My MacBook Pro late-2011 model was recently stolen when someone broke into our car. Luckily there weren't too many other items in the car and my computer was fully backed-up.

I am looking for a new MBP and have found several 2013 models. I am looking at a September 2013 model that shows it only comes with 256GB of flash storage. There is no way I can possibly fit even 1/4 of my documents on 256GB. I would like to reserve the flash store for OS X and other applications while having the rest of the data on another larger drive.

I am trying to find out if this model (Sept 2013) can take an extra standard hard drive in the chassis. I had two drives in the model that was stolen.

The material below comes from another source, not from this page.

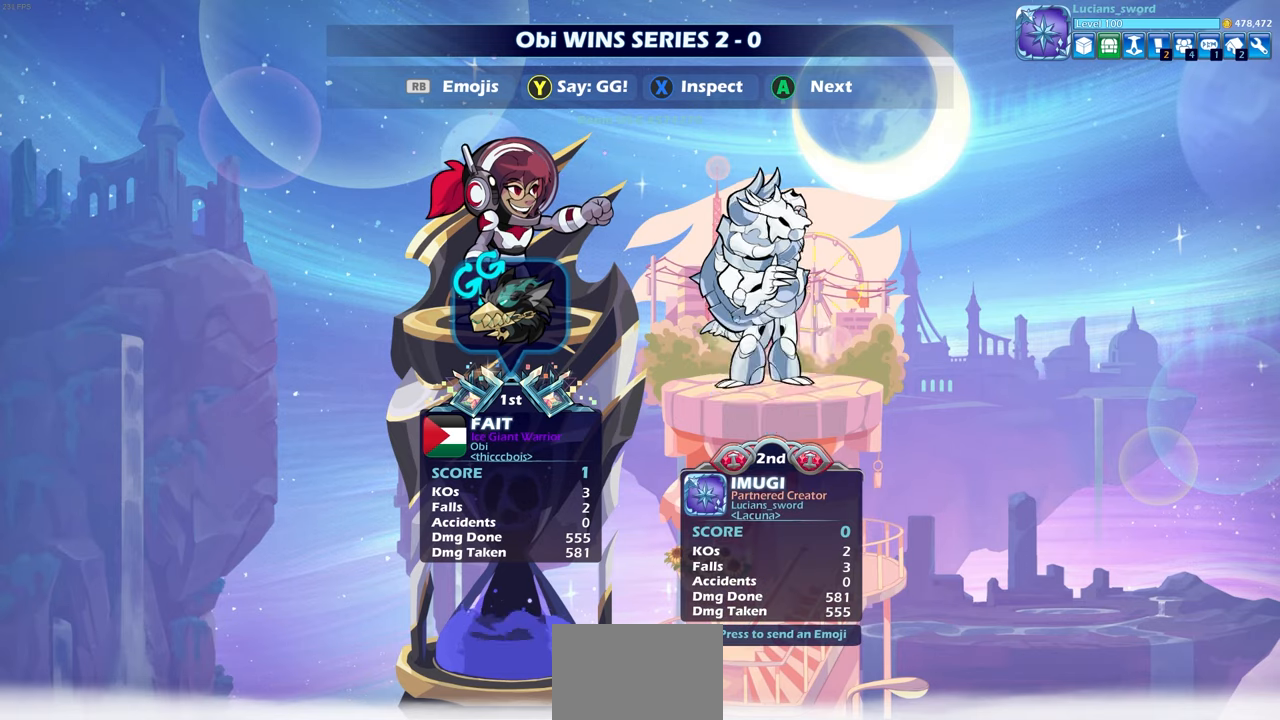
{"buttons": [], "left_stick": "center", "right_stick": "center", "events": []}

Follow-up: What is the newest MacBook Pro model that has a Serial ATA Hard drive connection? Also, how do Mac users with only flash based memory store large files? Do they use external storage for everything? For example, I have a large music collection and use my MacBook for video editing for websites. I wouldn't be able to do that on a 265gb PCIe flash based hard drive.

5 Answers 5


No, it cannot. Actually, there is no there is no drive-bay at all (standard or optical). The traditional, 2.5'' 9.5mm internal notebook drives (whether SSD or HDD) that you're thinking of are not compatible (internally) with this model.

This is what the solid state "drive" looks like inside late 2013 models:


As you can see from the iFixit photo above, the SSD is really just a stick of flash memory, connected via the PCIe bus. It's made up of 8 identical NAND flash modules (in densities of either 32, 64, or 128 GB). The 256 GB drive is pictured here. There are 8 32GB chips in total, 4 on each side. The chip density corresponds to the listed drive capacity, so 8x64GB Modules = 512 GB, etc.

Though it is possible to replace the SSD with a larger capacity one, there's currently no aftermarket upgrade available yet:

Unfortunately, the proprietary PCIe 2.0-based SSD in the "Late 2013" models is limited to a smaller "blade" option, but upgrade options no doubt are forthcoming, nevertheless.

Soon forthcoming, indeed.

Consider purchasing an external storage device, or exploring 'cloud' based storage options.


Unfortunately any MacBook Pro Apple sells right now without an optical drive will not let you install another hard drive inside the case. Your only two options right now are:

1) Upgrade to an aftermarket hard drive that has more space.

2) Install a large SD Card that sits flush inside your SD Card slot like this Transcend Jetdrive Lite


The current range of MacBook Pros do not have an optical drive (which traditionally you would have taken out and replaced with a caddy to hold a second drive - SSD or Hard Disk), and even the main SSD supplied with them has a smaller footprint than a mass-market SATA SSD or HDD. This means that your options are:

  1. Upgrade to a (much) larger third-party after-market SSD - this is not cheap, and may affect the computer's warranty.
  2. Use an SD card or USB thumbdrive - these tend to hold less data than a 'proper' SSD.
  3. Store your data on a networked fileserver or an external Thunderbolt/USB HDD or SSD.
  4. Buy a MacBook Pro with the storage you require - they go up to 1TB, which sounds like about the amount of space you would need.
  • 2
    -1 "Use an SD card or USB thumbdrive" they are not designed to be used as a permenent hard disk!
    – o0'.
    Commented Jun 23, 2014 at 8:15
  • But a larger one could be used as backing store, for storage of documents and the like. The same could be said for SD cards, no? Commented Jun 23, 2014 at 8:17
  • 2
    Backing up on an SD card? O_o no, no, no, no, no, no, no!
    – o0'.
    Commented Jun 23, 2014 at 10:23

If it's an early-2013 model, Other World Computing offers an aftermarket upgrade. Otherwise an Apple Repair Center can order any part (and therefor also a bigger SSD for any MacBook). However the so-called "stock" price which applies for things like these is rather high.


Mid-2012 MacBook Pro has 2.5" drive bay (SATA 6 Gbps), USB 3. I have one, in the 1680 x 1050 'hi-res' screen. Great unit.